P1 Receptors as Potential Therapeutic Targets in Crohn's Disease. Given the predominantly anti-inflammatory and immunomodulatory actions of certain P1 receptor subtypes, particularly A2A, the development of agonists for these receptors represents a promising avenue for the treatment of Crohn's disease. Activation of the A2A receptor can help reduce inflammation in the intestinal mucosa and restore immune homeostasis. Preclinical studies in IBD models have shown the efficacy of A2A receptor agonists in reducing inflammation and intestinal damage. Clinical trials to evaluate the efficacy and safety of these compounds in patients with Crohn's disease are in various stages.

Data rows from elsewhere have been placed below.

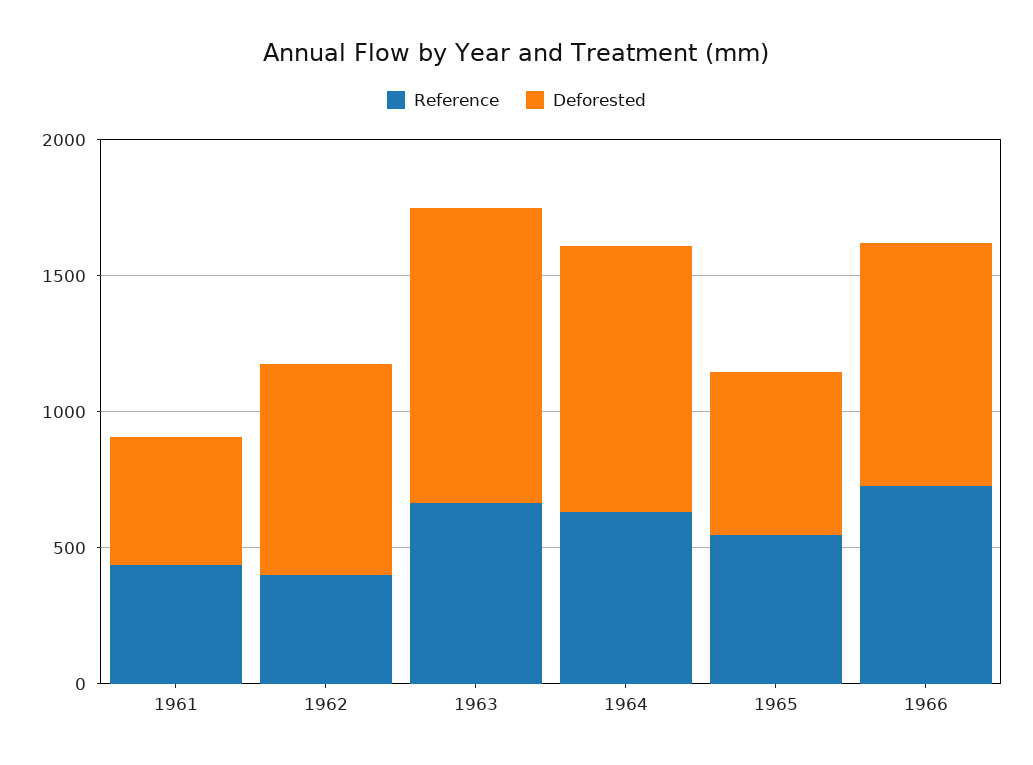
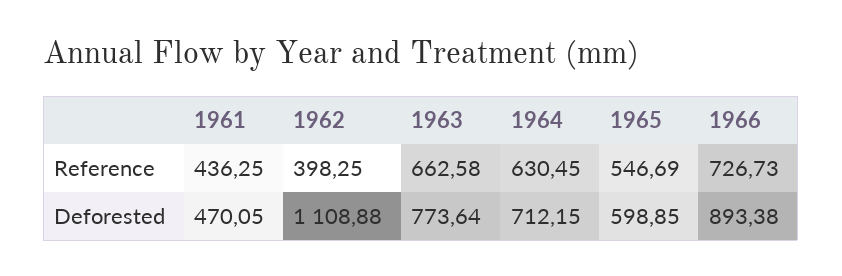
  {
    "Reference": {
      "1961": 436.25,
      "1962": 398.25,
      "1963": 662.58,
      "1964": 630.45,
      "1965": 546.69,
      "1966": 726.73
    },
    "Deforested": {
      "1961": 470.05,
-     "1962": 800,
+     "1962": 1108.88,
-     "1963": 1100,
+     "1963": 773.64,
-     "1964": 1000,
+     "1964": 712.15,
      "1965": 598.85,
      "1966": 893.38
    }
  }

Conclusion. P1 purinergic receptors, especially the A2A and potentially A2B subtypes, play an important role in regulating inflammatory processes in Crohn's disease. Activation of the A2A receptor demonstrates significant antiinflammatory potential and represents a promising therapeutic strategy for the treatment of this chronic bowel disease. Further research aimed at elucidating the specific roles of each P1 receptor subtype and developing selective agonists may lead to the emergence of new effective therapies for Crohn's disease.